• [TO DO]:
[a] Answer these questions about the thread:
(i) On what date and at what time was the get-together set to take place?
(ii) Which class does VR6BUG say his car is in?
(iii) Which group does SQJettaIV plan to attend H20 with?
[b] In the thread, rewrite more briefly the reply that begins "If you want a for sure win," keeping its main points.

• [PASSAGE]:
# H20 GTG



## VR6BUG (May 13, 2005)

Me and some of the people from newbeetle.org are planing on a gtg at h20 this year as far as I know. hears the link http://www.newbeetle.org/forum...39366
hope to see a lot of you there






















Its official on sept. 28th at 5pm at the OC convention center all are welcome weather your a NB or not.


_Modified by VR6BUG at 7:35 AM 9-10-2007_


----------



## eurobubble (Oct 11, 2006)

*Re: H20 GTG (VR6BUG)*

wish i lived up north some times....
down here we dont have to worry about winter wheels....its always summer here in florida compared to the New England area


----------



## VR6BUG (May 13, 2005)

*Re: H20 GTG (eurobubble)*

update at top


----------



## VR6BUG (May 13, 2005)

*Re: H20 GTG (VR6BUG)*

update up top


----------



## SQJettaIV (Sep 6, 2004)

*Re: H20 GTG (VR6BUG)*

ill be attending h20 w/ chapter 11 dubs (local charlotte area dubs)


----------



## VR6BUG (May 13, 2005)

*Re: H20 GTG (SQJettaIV)*

Bring them to the gtg on friday if your down then


----------



## FastAndFurious (Feb 2, 2002)

*Re: H20 GTG (VR6BUG)*

is anyone registered for the WILD class? I never been to h20 would like to see which cars are registered for WILD


----------



## [email protected] (Oct 24, 2002)

*Re: H20 GTG (VR6BUG)*

I will meet you guys at the civic center!


----------



## VR6BUG (May 13, 2005)

*Re: H20 GTG (SMOOTH)*

I am in the wild class. hears my car. What class are you in? The GTG is at the Roland E. Powell Convention Center 4001 Coastal Highway Ocean City, MD 21842


















_Modified by VR6BUG at 12:48 PM 9-10-2007_


----------



## FastAndFurious (Feb 2, 2002)

*Re: H20 GTG (VR6BUG)*

decisions decisions..... hmmm
mild or wild hmmm


----------



## VR6BUG (May 13, 2005)

*Re: H20 GTG (FastAndFurious)*

If you want a for sure win Id go mild, you'd smoke the competition. I know of three other VR beetle spoused to be coming to H20 this year. but winning isn't everything. Its about havening a good time


----------



## FastAndFurious (Feb 2, 2002)

[Items from a dataset]
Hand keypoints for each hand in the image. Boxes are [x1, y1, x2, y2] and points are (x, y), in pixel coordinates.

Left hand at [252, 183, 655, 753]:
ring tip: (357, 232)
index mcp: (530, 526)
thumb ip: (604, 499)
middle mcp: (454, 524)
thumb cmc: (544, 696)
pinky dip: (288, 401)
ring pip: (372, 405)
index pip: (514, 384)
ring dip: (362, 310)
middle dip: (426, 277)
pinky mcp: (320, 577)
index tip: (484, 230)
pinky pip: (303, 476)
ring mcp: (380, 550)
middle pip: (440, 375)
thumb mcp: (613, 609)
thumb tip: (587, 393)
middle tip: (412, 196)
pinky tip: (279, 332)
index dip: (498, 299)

* * *

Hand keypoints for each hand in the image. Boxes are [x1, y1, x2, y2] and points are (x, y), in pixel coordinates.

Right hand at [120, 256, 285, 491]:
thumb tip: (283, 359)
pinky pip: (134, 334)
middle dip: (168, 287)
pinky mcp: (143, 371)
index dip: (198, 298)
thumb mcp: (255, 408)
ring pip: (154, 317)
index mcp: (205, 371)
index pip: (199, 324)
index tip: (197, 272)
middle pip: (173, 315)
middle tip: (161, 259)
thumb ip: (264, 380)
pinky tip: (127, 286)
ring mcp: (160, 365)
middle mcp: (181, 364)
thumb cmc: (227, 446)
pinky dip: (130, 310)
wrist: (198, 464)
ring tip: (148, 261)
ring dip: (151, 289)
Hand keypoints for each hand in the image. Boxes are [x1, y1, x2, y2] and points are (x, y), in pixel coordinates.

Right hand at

==

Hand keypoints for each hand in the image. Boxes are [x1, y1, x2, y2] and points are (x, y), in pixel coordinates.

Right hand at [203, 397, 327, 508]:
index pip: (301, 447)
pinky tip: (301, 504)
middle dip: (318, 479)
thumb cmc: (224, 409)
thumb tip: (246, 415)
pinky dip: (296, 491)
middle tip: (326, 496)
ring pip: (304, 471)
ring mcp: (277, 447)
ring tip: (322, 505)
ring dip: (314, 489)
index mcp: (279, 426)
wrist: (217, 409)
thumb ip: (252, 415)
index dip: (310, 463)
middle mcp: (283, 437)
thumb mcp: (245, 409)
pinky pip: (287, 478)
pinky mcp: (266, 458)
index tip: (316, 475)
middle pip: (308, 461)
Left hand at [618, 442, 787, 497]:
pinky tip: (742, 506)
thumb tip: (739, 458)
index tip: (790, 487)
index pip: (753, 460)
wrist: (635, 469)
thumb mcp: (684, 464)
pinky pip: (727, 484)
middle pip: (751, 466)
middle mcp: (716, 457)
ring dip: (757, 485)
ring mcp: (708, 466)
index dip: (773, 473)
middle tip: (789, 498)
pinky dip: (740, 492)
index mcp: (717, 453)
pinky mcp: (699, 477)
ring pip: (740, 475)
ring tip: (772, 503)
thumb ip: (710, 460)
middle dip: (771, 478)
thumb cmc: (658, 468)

• [SOLUTIONS TO THE PROBLEMS]:
[a]
(i) September 28th at 5 p.m.
(ii) The wild class.
(iii) Chapter 11 Dubs, a local Charlotte-area group.

[b] The mild class would likely bring a sure win over the competition. The writer knows of three other VR Beetles expected at H20 this year, but winning matters less than having a good time.